Your assignment:
Repeat the following data exactly, omitting pictures.

Data:
>>

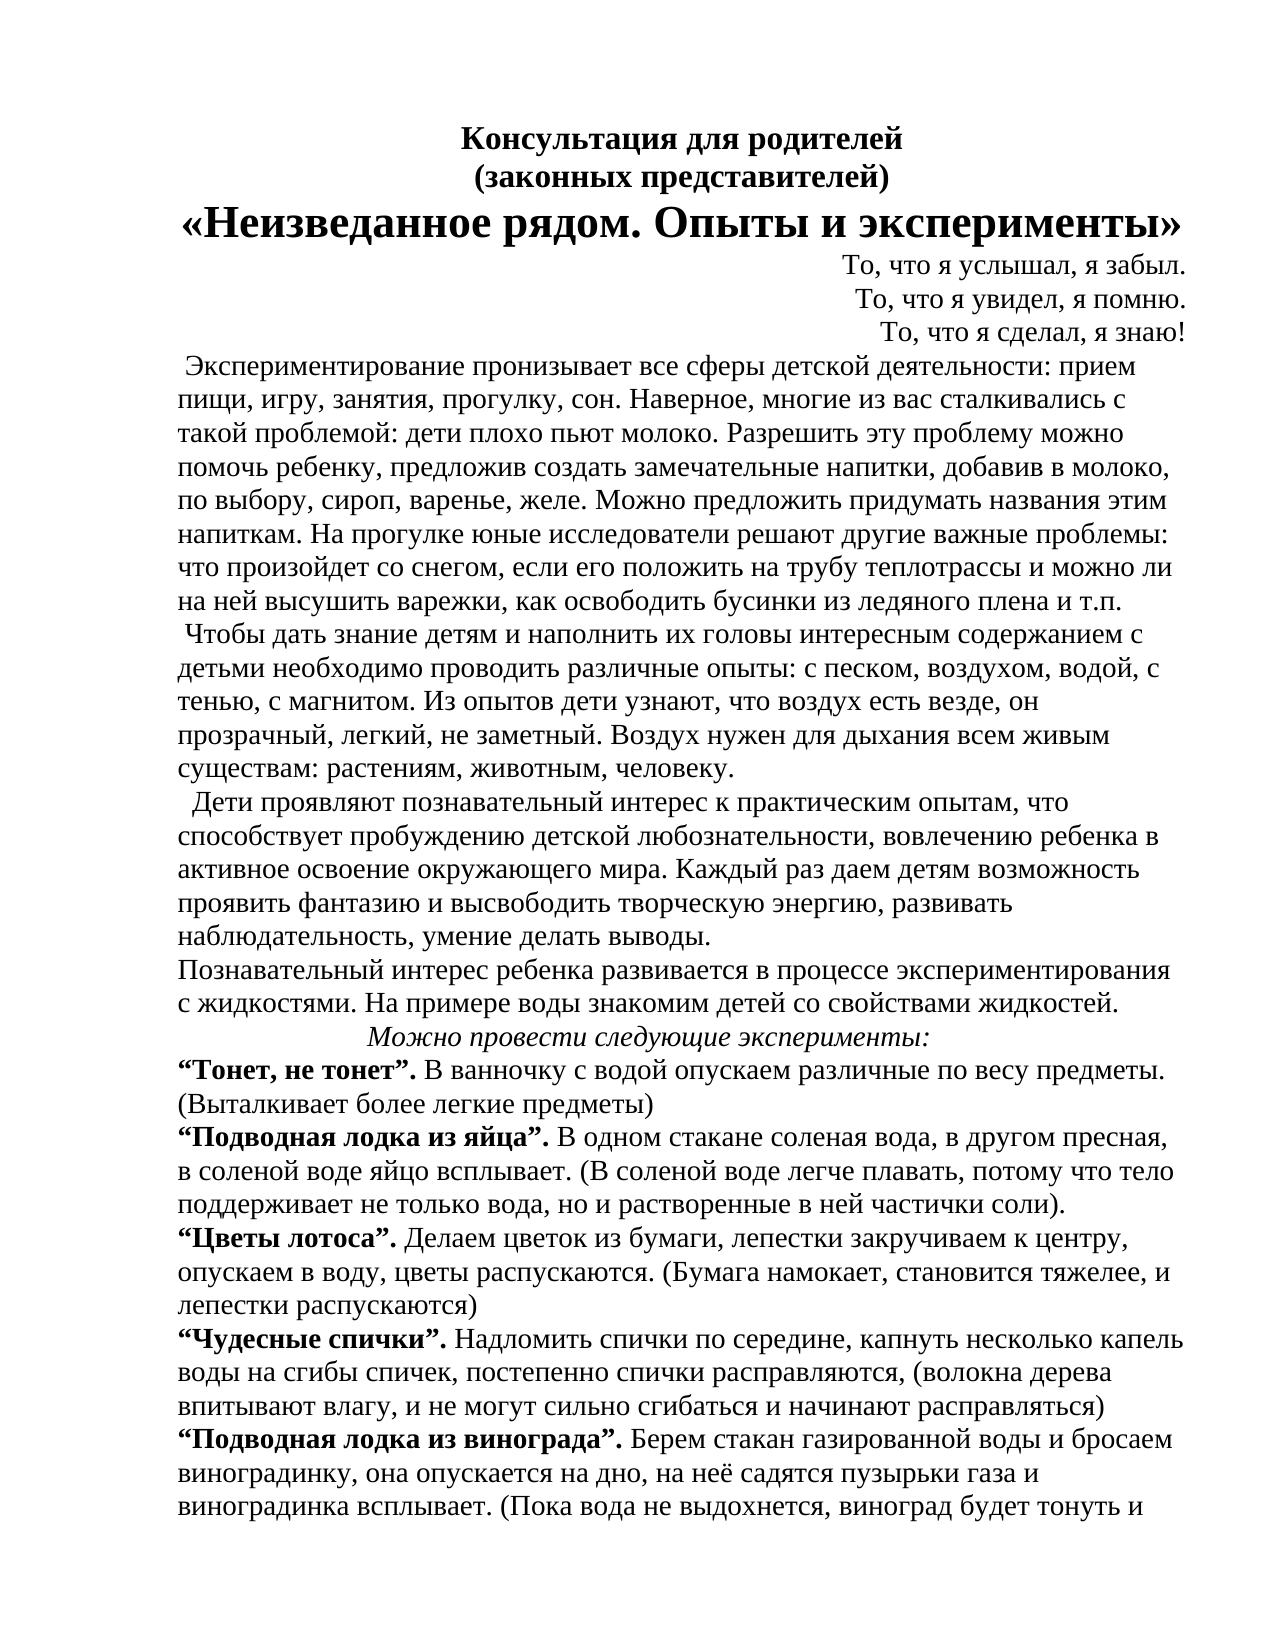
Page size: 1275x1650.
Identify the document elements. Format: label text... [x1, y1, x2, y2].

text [177, 1421, 1186, 1522]
text “Тонет, не тонет”. В ванночку с водой опускаем различные по весу предметы. (Выталкивает более легкие предметы) [177, 1052, 1186, 1119]
text “Подводная лодка из яйца”. В одном стакане соленая вода, в другом пресная, в соленой воде яйцо всплывает. (В соленой воде легче плавать, потому что тело поддерживает не только вода, но и растворенные в ней частички соли). [177, 1119, 1186, 1220]
text Экспериментирование пронизывает все сферы детской деятельности: прием пищи, игру, занятия, прогулку, сон. Наверное, многие из вас сталкивались с такой проблемой: дети плохо пьют молоко. Разрешить эту проблему можно помочь ребенку, предложив создать замечательные напитки, добавив в молоко, по выбору, сироп, варенье, желе. Можно предложить придумать названия этим напиткам. На прогулке юные исследователи решают другие важные проблемы: что произойдет со снегом, если его положить на трубу теплотрассы и можно ли на ней высушить варежки, как освободить бусинки из ледяного плена и т.п. [177, 348, 1186, 616]
text То, что я сделал, я знаю! [177, 314, 1186, 348]
text Познавательный интерес ребенка развивается в процессе экспериментирования с жидкостями. На примере воды знакомим детей со свойствами жидкостей. [177, 952, 1186, 1019]
text Чтобы дать знание детям и наполнить их головы интересным содержанием с детьми необходимо проводить различные опыты: с песком, воздухом, водой, с тенью, с магнитом. Из опытов дети узнают, что воздух есть везде, он прозрачный, легкий, не заметный. Воздух нужен для дыхания всем живым существам: растениям, животным, человеку. [177, 616, 1186, 784]
text «Неизведанное рядом. Опыты и эксперименты» [177, 195, 1186, 247]
text То, что я услышал, я забыл. [177, 247, 1186, 281]
text (законных представителей) [177, 156, 1186, 195]
text “Чудесные спички”. Надломить спички по середине, капнуть несколько капель воды на сгибы спичек, постепенно спички расправляются, (волокна дерева впитывают влагу, и не могут сильно сгибаться и начинают расправляться) [177, 1321, 1186, 1421]
text Консультация для родителей [177, 118, 1186, 156]
text То, что я увидел, я помню. [177, 281, 1186, 314]
text Можно провести следующие эксперименты: [177, 1019, 1186, 1052]
text Дети проявляют познавательный интерес к практическим опытам, что способствует пробуждению детской любознательности, вовлечению ребенка в активное освоение окружающего мира. Каждый раз даем детям возможность проявить фантазию и высвободить творческую энергию, развивать наблюдательность, умение делать выводы. [177, 784, 1186, 952]
text “Цветы лотоса”. Делаем цветок из бумаги, лепестки закручиваем к центру, опускаем в воду, цветы распускаются. (Бумага намокает, становится тяжелее, и лепестки распускаются) [177, 1220, 1186, 1321]
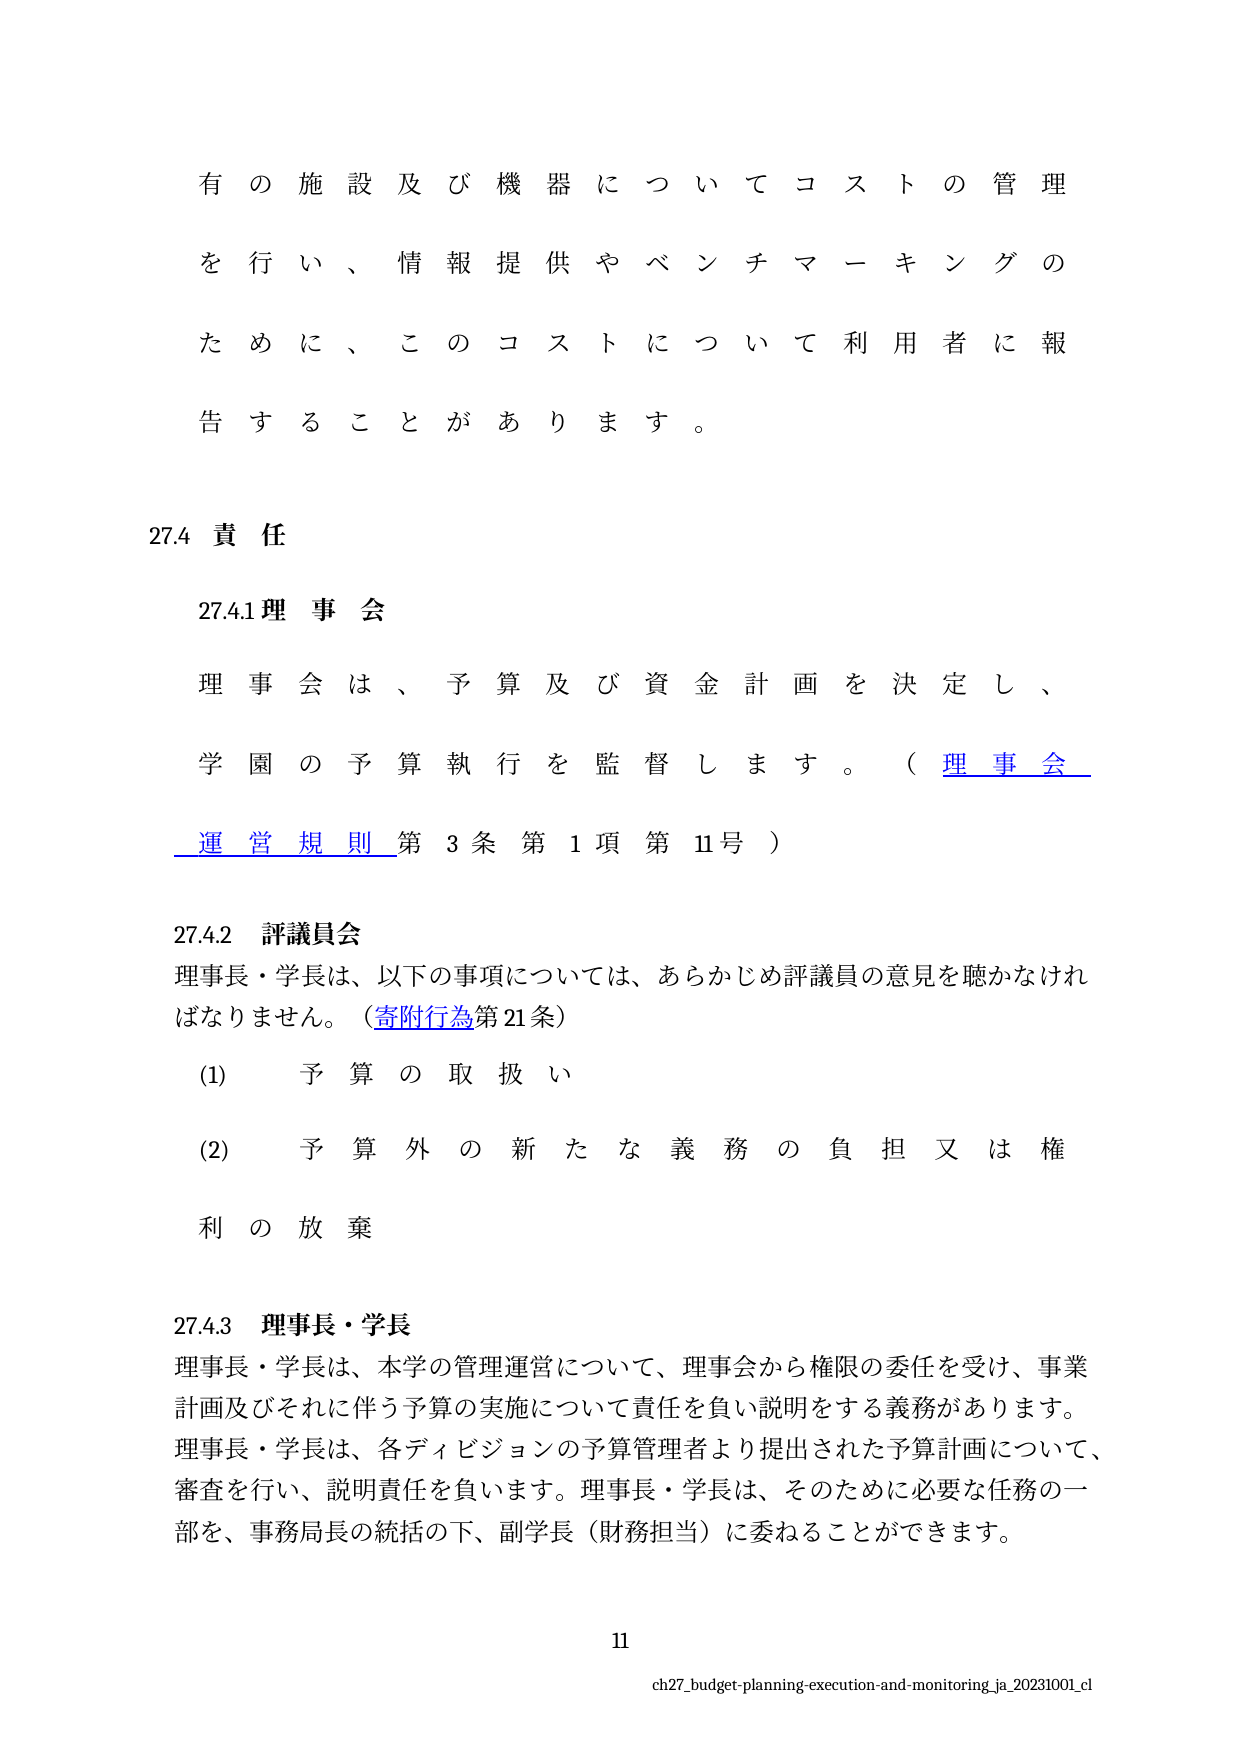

<<

Answer to the problem:
Page size: 1275x1650.
Identify the document elements. Format: label text... [x1, y1, x2, y2].

text [177, 1421, 1186, 1522]
text “Тонет, не тонет”. В ванночку с водой опускаем различные по весу предметы. (Выталкивает более легкие предметы) [177, 1052, 1186, 1119]
text “Подводная лодка из яйца”. В одном стакане соленая вода, в другом пресная, в соленой воде яйцо всплывает. (В соленой воде легче плавать, потому что тело поддерживает не только вода, но и растворенные в ней частички соли). [177, 1119, 1186, 1220]
text Экспериментирование пронизывает все сферы детской деятельности: прием пищи, игру, занятия, прогулку, сон. Наверное, многие из вас сталкивались с такой проблемой: дети плохо пьют молоко. Разрешить эту проблему можно помочь ребенку, предложив создать замечательные напитки, добавив в молоко, по выбору, сироп, варенье, желе. Можно предложить придумать названия этим напиткам. На прогулке юные исследователи решают другие важные проблемы: что произойдет со снегом, если его положить на трубу теплотрассы и можно ли на ней высушить варежки, как освободить бусинки из ледяного плена и т.п. [177, 348, 1186, 616]
text То, что я сделал, я знаю! [177, 314, 1186, 348]
text Познавательный интерес ребенка развивается в процессе экспериментирования с жидкостями. На примере воды знакомим детей со свойствами жидкостей. [177, 952, 1186, 1019]
text Чтобы дать знание детям и наполнить их головы интересным содержанием с детьми необходимо проводить различные опыты: с песком, воздухом, водой, с тенью, с магнитом. Из опытов дети узнают, что воздух есть везде, он прозрачный, легкий, не заметный. Воздух нужен для дыхания всем живым существам: растениям, животным, человеку. [177, 616, 1186, 784]
text «Неизведанное рядом. Опыты и эксперименты» [177, 195, 1186, 247]
text То, что я услышал, я забыл. [177, 247, 1186, 281]
text (законных представителей) [177, 156, 1186, 195]
text “Чудесные спички”. Надломить спички по середине, капнуть несколько капель воды на сгибы спичек, постепенно спички расправляются, (волокна дерева впитывают влагу, и не могут сильно сгибаться и начинают расправляться) [177, 1321, 1186, 1421]
text Консультация для родителей [177, 118, 1186, 156]
text То, что я увидел, я помню. [177, 281, 1186, 314]
text Можно провести следующие эксперименты: [177, 1019, 1186, 1052]
text Дети проявляют познавательный интерес к практическим опытам, что способствует пробуждению детской любознательности, вовлечению ребенка в активное освоение окружающего мира. Каждый раз даем детям возможность проявить фантазию и высвободить творческую энергию, развивать наблюдательность, умение делать выводы. [177, 784, 1186, 952]
text “Цветы лотоса”. Делаем цветок из бумаги, лепестки закручиваем к центру, опускаем в воду, цветы распускаются. (Бумага намокает, становится тяжелее, и лепестки распускаются) [177, 1220, 1186, 1321]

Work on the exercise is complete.